In 2006 an event happened which attracted the media attention when the instruments of the band were stolen from their rehearsal studio. The thief was caught and the instruments were returned to the band.

In August 2008 the band recorded an instrumental Christmas album called The Magic Shop, which was written ten years before. It was released in November 2009 as a free download on the band's web-site as a Christmas gift for the fans. In 2009 the band finished recording a new album called Obsessed.

In 2014 Little Tragedies held a special performance in the Kursk Philharmonic Hall to celebrate twenty years since the founding of the band.
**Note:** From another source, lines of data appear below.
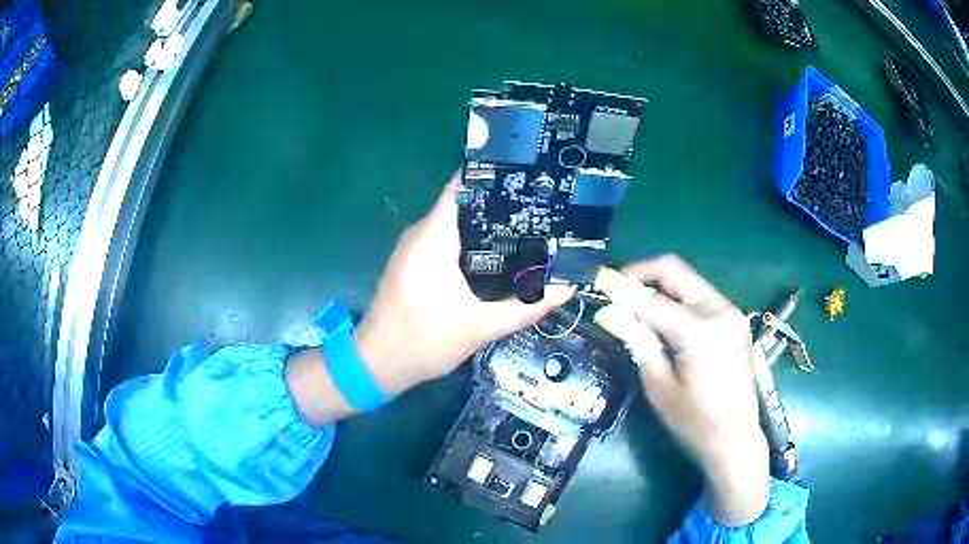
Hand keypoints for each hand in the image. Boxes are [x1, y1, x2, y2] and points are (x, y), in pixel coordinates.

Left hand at [354, 174, 573, 395]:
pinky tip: (498, 256)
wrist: (376, 365)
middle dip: (500, 205)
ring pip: (454, 225)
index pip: (461, 187)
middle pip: (462, 205)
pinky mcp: (411, 264)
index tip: (528, 177)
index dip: (494, 177)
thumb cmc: (423, 341)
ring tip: (527, 229)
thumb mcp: (481, 327)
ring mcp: (412, 249)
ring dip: (486, 227)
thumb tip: (567, 289)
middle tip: (540, 210)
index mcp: (433, 238)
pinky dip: (470, 244)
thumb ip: (526, 307)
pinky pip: (444, 241)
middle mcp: (420, 235)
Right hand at [620, 256, 768, 525]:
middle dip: (642, 273)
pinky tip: (665, 318)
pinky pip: (701, 296)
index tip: (600, 287)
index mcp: (700, 331)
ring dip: (661, 286)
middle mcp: (720, 310)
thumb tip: (612, 313)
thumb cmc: (695, 423)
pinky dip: (679, 299)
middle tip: (618, 287)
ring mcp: (731, 313)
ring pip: (689, 281)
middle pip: (676, 271)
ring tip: (637, 306)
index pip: (651, 299)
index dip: (622, 291)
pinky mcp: (735, 321)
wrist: (737, 439)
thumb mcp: (659, 387)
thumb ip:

It was planned show would be later released on a double DVD. It was the first live concert held by the band since 2006. The concert was the band's first live performance in seven years, mostly due to the fact the lead singer had moved to Germany, whilst the rest remained in Kursk

In 2019, the band released Paradise behind the Stove with a different record label, Macalla records. The band celebrated the release of the new album with a show commemorating their 25's anniversary.

== Discography ==

=== Studio albums ===

- The Sun of Spirit – Солнце Духа (2000, Boheme Music) (2009, re-release, MALS)
- Porcelain Pavilion – Фарфоровый павильон (2000, Boheme Music) (2009, re-release, MALS)
- Return – Возвращение (2005, Musea Records) (2006, re-release, MALS)
- New Faust – Новый Фауст (2006, MALS, Double Album)
- The Sixth Sense – Шестое чувство (2006, MALS)
- Chinese Songs – Китайские песни (2007, MALS, Double Album)
- Cross – Крест (2008, MALS)
- Paris Symphony – Парижская симфония (2009, Musea Records)
- The Magic Shop – Волшебная лавка (2009, released as a free download on the internet) (2014, re-release, Musea Records)
- Obsessed – Одержимый (2011, Musea Records)
- At Nights – По ночам (2014, Musea Records)
- Paradise behind the Stove - Запечный рай (2019, Macalla records)

 Re-released in 2009 as Gennady Ilyin's solo albums by MALS.